Financial Daily from THE HINDU group of publications
Saturday, Sep 04, 2004
Money & Banking
Industry & Economy - Exports & Imports
More exporters invoice in euros
Bangalore , Sept. 3
EVEN as the rupee has fallen sharply against the dollar, euro invoicing by domestic exporters has continued to rise.
Bankers here said that some of the large garment exporters have also begun shifting to the euro. So far only some of the diamond and commodity exporters had shifted to invoicing all their receivables in euros.
As a result ero trading volumes are also on the rise in the domestic foreign exchange markets. Till about six months ago only about 15 per cent of the trading volumes were euro-denominated. Presently, traders said that close to about 40 per cent of the trading volumes in the domestic forex markets were in euros.
Daily inflows, which included both current and capital account, into the country are currently estimated at about $50-60 million per day. While this figure was down from the levels in March when it was about $250-300 million per day, euro-denominated flows had remained steady in absolute terms, bankers said.
Traders said that one reason for the shift in preference was the euro's movement against the dollar. One euro is currently equivalent $1.23, up from $1.08 a year ago.
Further, between April and September, the euro has advanced by at least 6 per cent against the rupee.
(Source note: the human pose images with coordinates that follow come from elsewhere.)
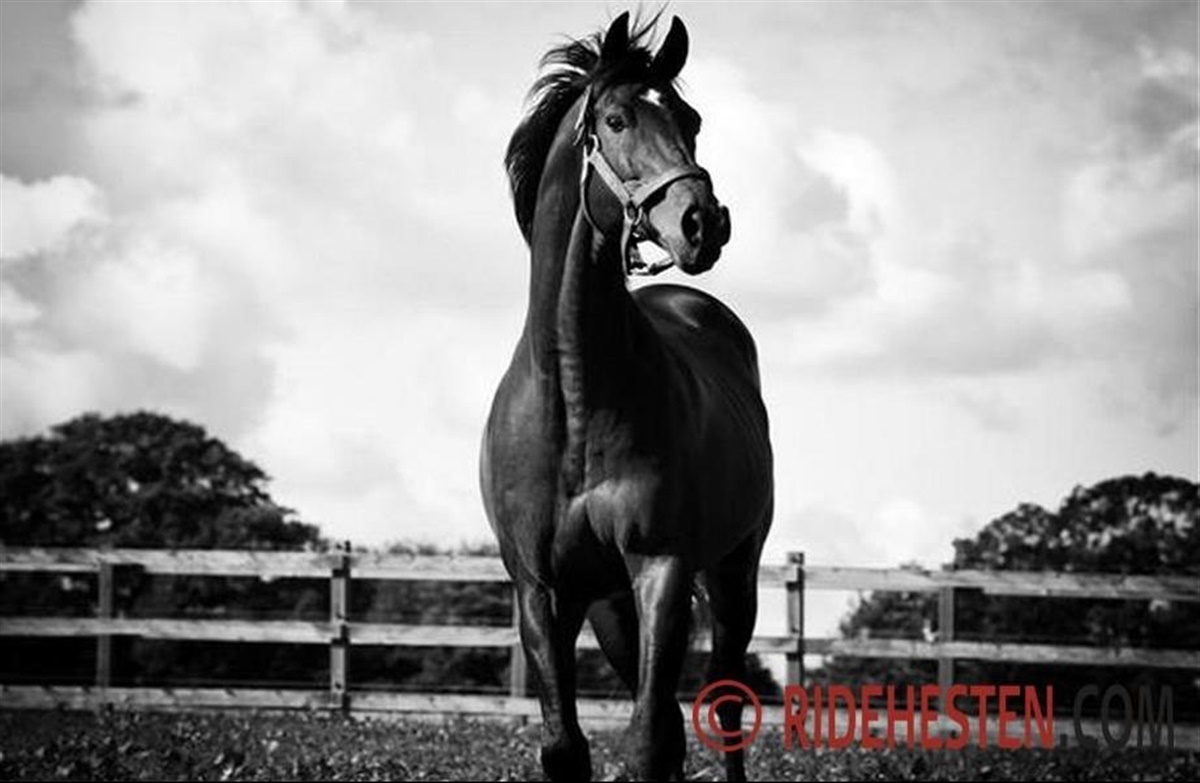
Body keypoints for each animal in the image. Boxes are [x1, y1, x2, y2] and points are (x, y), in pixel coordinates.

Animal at [480, 12, 773, 781]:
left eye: (692, 121)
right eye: (615, 119)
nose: (704, 222)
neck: (576, 397)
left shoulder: (661, 571)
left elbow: (647, 739)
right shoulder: (542, 589)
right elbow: (568, 746)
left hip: (734, 574)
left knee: (720, 707)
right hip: (611, 609)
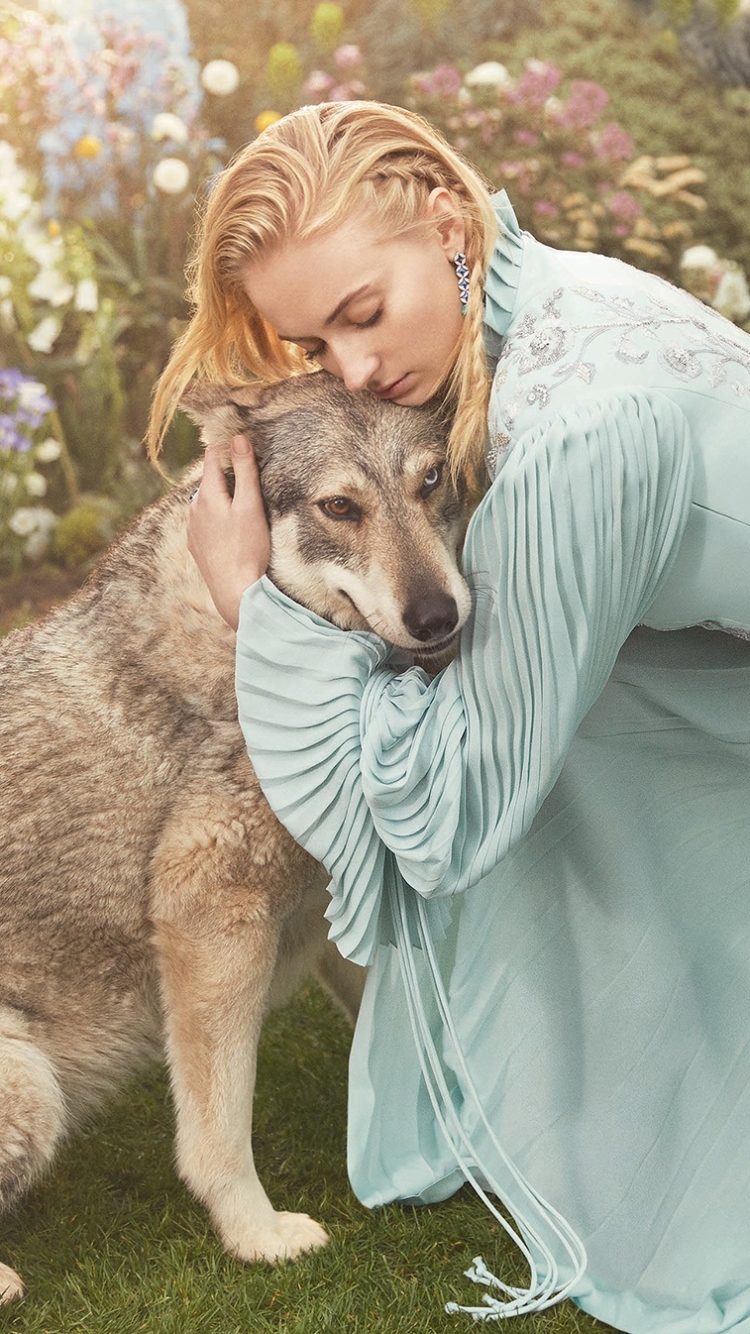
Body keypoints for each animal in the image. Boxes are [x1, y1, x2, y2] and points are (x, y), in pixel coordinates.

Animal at [0, 373, 467, 1301]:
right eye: (340, 507)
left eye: (431, 481)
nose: (439, 617)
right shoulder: (213, 916)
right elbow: (218, 1133)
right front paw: (255, 1236)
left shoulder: (324, 908)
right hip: (30, 1086)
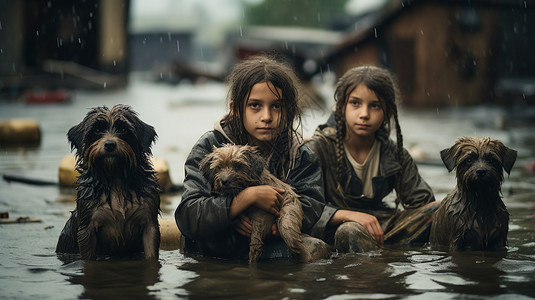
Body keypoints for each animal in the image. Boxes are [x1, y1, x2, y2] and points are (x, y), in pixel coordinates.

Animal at [57, 104, 161, 258]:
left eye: (123, 129)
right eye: (97, 130)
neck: (115, 178)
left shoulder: (150, 223)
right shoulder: (87, 228)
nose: (110, 144)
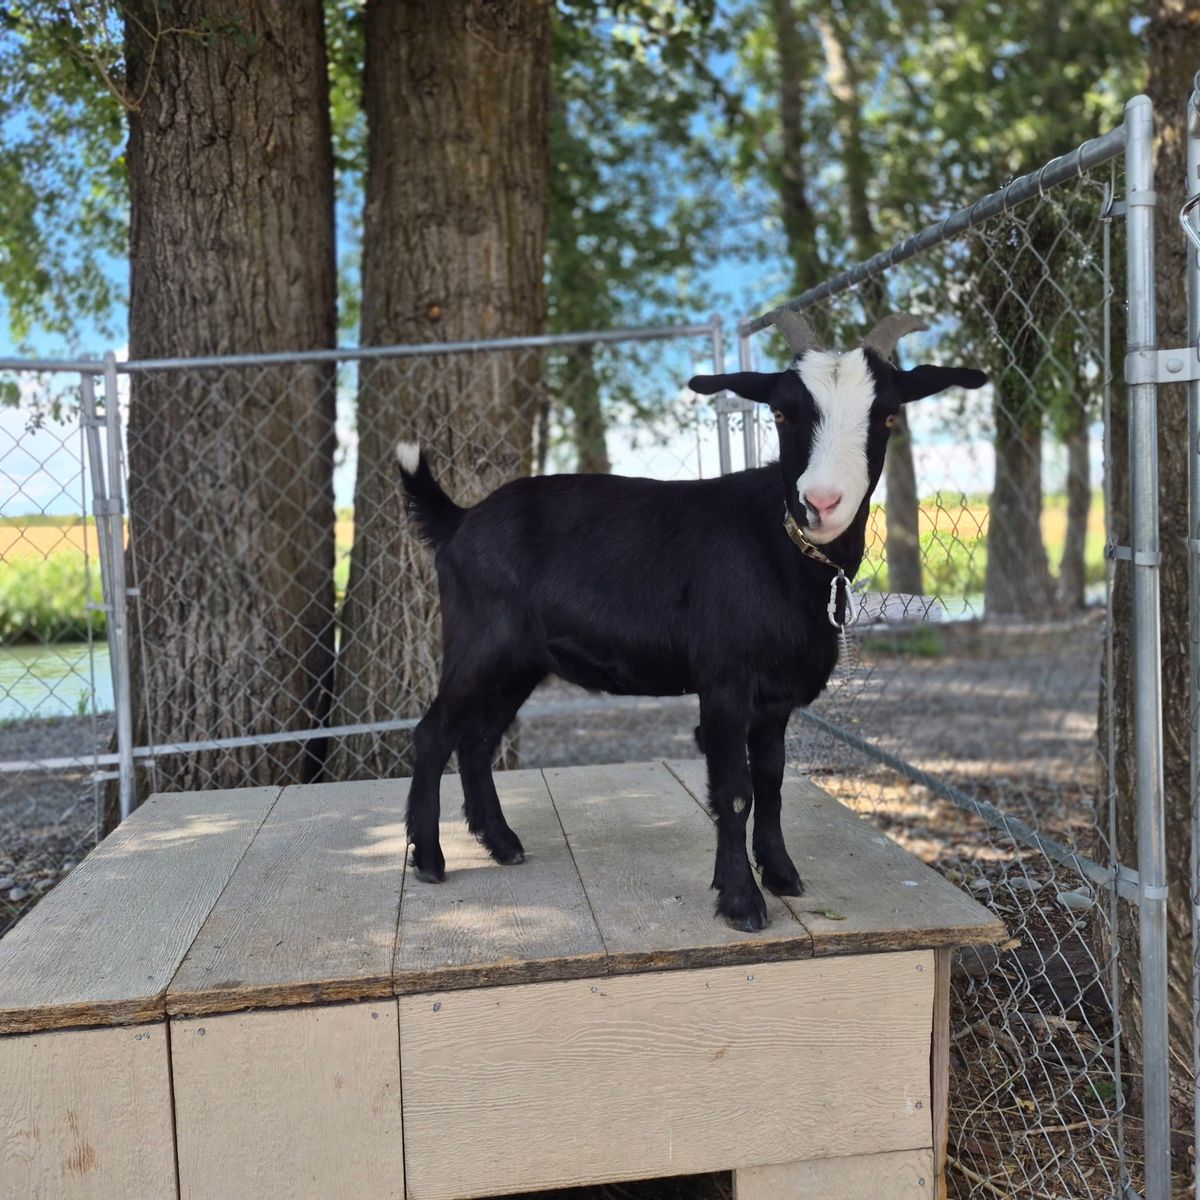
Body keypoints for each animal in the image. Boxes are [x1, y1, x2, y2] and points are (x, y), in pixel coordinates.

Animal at [397, 311, 986, 930]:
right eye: (781, 412)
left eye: (889, 413)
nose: (820, 503)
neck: (781, 549)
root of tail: (459, 519)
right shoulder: (724, 680)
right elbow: (734, 789)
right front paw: (742, 902)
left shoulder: (774, 697)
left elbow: (771, 782)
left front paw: (782, 875)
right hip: (479, 643)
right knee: (435, 732)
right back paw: (431, 861)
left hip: (519, 660)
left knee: (477, 739)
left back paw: (503, 843)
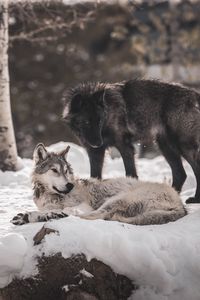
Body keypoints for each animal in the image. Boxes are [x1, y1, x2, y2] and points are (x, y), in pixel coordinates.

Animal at [10, 143, 186, 225]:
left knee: (90, 216)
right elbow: (49, 209)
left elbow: (67, 210)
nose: (69, 186)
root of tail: (181, 205)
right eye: (54, 170)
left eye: (66, 171)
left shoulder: (84, 205)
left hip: (115, 200)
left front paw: (43, 214)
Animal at [63, 78, 200, 204]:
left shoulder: (125, 146)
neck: (109, 112)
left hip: (182, 146)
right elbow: (95, 176)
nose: (98, 143)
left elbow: (130, 173)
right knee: (180, 174)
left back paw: (195, 199)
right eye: (86, 122)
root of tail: (192, 92)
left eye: (99, 121)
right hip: (165, 147)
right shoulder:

On the other hand, the dollar has advanced only by about 4.2 per cent. Presently the euro is quoted at Rs 56.43 in the domestic forex markets.
Bankers said that the shift was also induced by the rising exports to European destinations. All invoices to countries forming part of the European Union are drawn in euros. Bankers said that though exporters and importers had a choice of dollar invoicing, the preference was for euros.
This preference was induced by apprehension that the dollar was likely to weaken further in the coming months.
Evidence of the concern was available in the NDF (non deliverable forward markets), where the dollar has moved into a discount against the rupee. NDFs implied that forward dollars would be made available at a premium to the domestic market spot prices. The spot rates in the NDF markets are presently Rs 46.31, almost the same as the one month forward rate.
This trend in NDF markets normally implied an impending appreciation of the rupee against the dollar. Consequently most exporters, like diamond and commodity including garments preferred to hedge against currency volatility by denominating in euros, they added.
Besides, traders said some of the non-resident Indians were holding foreign currency account in the domestic banks in euro-denominations. This was because they also anticipated the rupee to depreciate against the euro and appreciate against the dollar. Bankers said that some of the depositors hoped to recoup their losses due to low interest rates by exchange rate gains.